Provided passage
_____

Executive Board Runaway!


Today I am in a better mood to properly blog my holiday at Cameron Highlands. The EB (or in other clubs known as management comm) decided to leave the concrete forest and entered the real deep mysterious forest for a retreat, to give ourselves a rest after working so hard for AIESEC. So we ran away from all the work, issued our notice of absence, and voom! We are at Cameron Highlands even before recess week starts.

I always have this liking for Cameron: its weather, its living pace, its culture, its landscape. And after almost one and a half year, I am finally there again! Memories flooded back.... This time, the company feels really great (Just like last time). Everyone let down their hair, and we had to abide by the law of 'No FAT (F***ing AIESEC Talk)', cuz it is just so natural that we will discuss or talk something about it. So yep, this time, no FAT, only friendship. We have been working so hard that this aspect is kind of underdeveloped. Time to improve neh...

And so this trip was on. We checked into a simple but clean and decent apartment, paid RM20 and we were on our way visiting all sorts of farms: rose centre, self-plucking strawberry park, honeybee park and butterfly park. The trip was a little rush, as the tourguide is really interested in letting us move on to the next park than letting us have the luxury to take A LOT OF self-entertaining pictures. But we still managed to squeeze in a lot of fun in each park.

At night, after all the crazy fun we had with mafia and cards, I had my little quiet and peaceful time with music, then with moonlight and cool breeze and warm rose tea and friend and heart-to-heart talk. But perhaps it was because of this... that something happened the next day. KIV

The next day, I contacted Nash who was my tourguide the last time I was in Cameron, and we attempted Gunung Brinchang! The highest mountain in Cameron, standing tall at 6666 feet. I was initially a little apprehensive about suggesting trekking, as I wasn't sure how receptive others will be to this idea. But luckily everyone turned out loving it! *phew* The trip was tough, but super fun walking through the branches and the roots and stepping on bouncy leafy forest floor. Got to know the forest a little better again!
When we were back down from Gunung Brinchang, Nash decided that we should have the easier path of walking down the tar road and have a view of the tea plantation. The route turned out to be painfully long, and the hot sun wasn't helping at all! I was attacked by acute sore throat, and couldn't speak throughout the journey. Means no self-entertaining. Means more painful. Luckily the guys eventually decided to sacrifice themselves and sing aloud crazily.

_____

Dataset extract
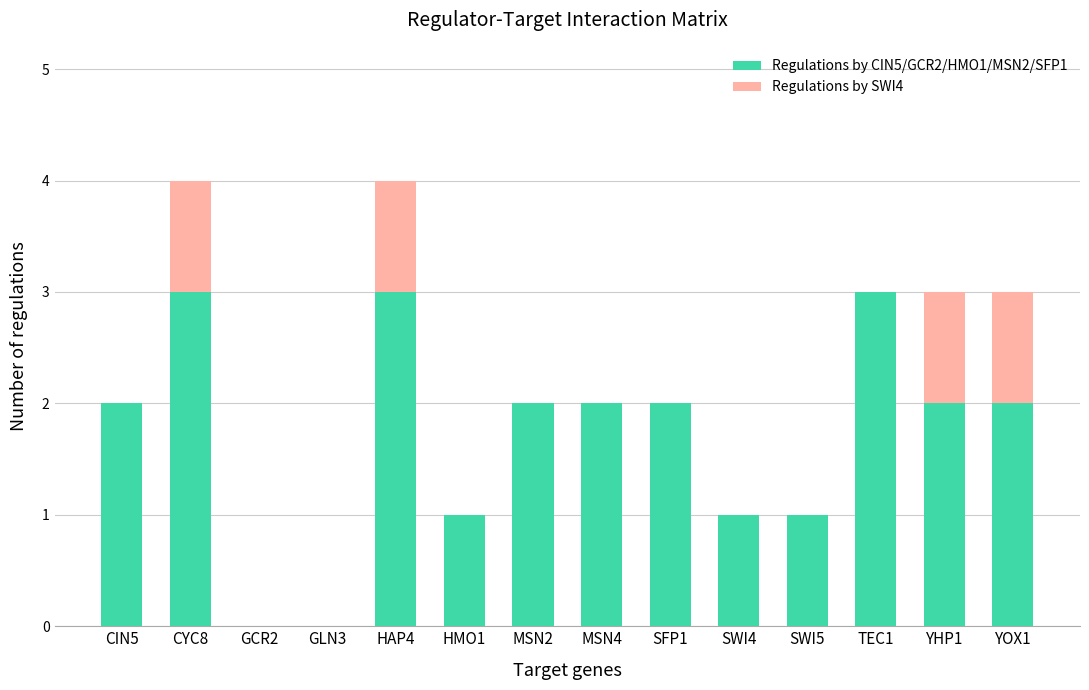

True or false: Regulations by CIN5/GCR2/HMO1/MSN2/SFP1 has a value of 0 at SFP1.

False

_____

Problem set
• A. From the Cameron Highlands blog post, print the passage from "Executive Board Runaway!" up to and including "recess week starts.".
• B. Answer these questions using the Cameron Highlands blog post, not the data:
(i) How much did the group pay for the apartment?
(ii) How tall does the post say Gunung Brinchang is?
(iii) Who was Nash?
• C. Pick up the Cameron Highlands blog post after its final sentence and keep writing it in the same voice.

Outputs for the tasks
• A.
Executive Board Runaway!


Today I am in a better mood to properly blog my holiday at Cameron Highlands. The EB (or in other clubs known as management comm) decided to leave the concrete forest and entered the real deep mysterious forest for a retreat, to give ourselves a rest after working so hard for AIESEC. So we ran away from all the work, issued our notice of absence, and voom! We are at Cameron Highlands even before recess week starts.

• B.
(i) RM20
(ii) 6666 feet
(iii) The writer's tourguide on the previous visit to Cameron

• C.
My sorethroat then worsened itself into a full-blown fever, with flu and sore muscles and cough. I couldn't join them to go temple and had steamboat dinner. Something that I really sad about. But there was nothing I could do but sleep. Then I recovered slightly at 11pm and started joining them back for card games. Everyone was really caring to me... They tested my temperature, bought dinner for me, comforted me, bought panadol and pipagao for me cuz I couldn't walk, and actually held me when I walked! *touched* I got to see the nice nice side of everyone through this incident. *touched again* Nothing to say but touched.

I think the card game went all the way till morning but I went to sleep at around 4 as I was too tired, and forced myself to sleep. Scared that my fever will return, and it is a big no-no cuz I have to return home tomorrow on my own! Yep so in the morning, I left the cosy apartment, and walked back to Shell station alone... Feeling that tinge of sadness that I have left all of them. Really sad.. The trip is fun but too short. And I wonder when we can have it again. There were some people I didn't know well, but it didn't matter cuz the trip bought everyone closer. And I got to see everyone not from the working point of view. We got to know each other better (for the better or worse haha), even though there was no spotlight session. Hmm.. I don't know what else to say.. but yeah.. hope for another trip again. :)


Us on the way to Cameron!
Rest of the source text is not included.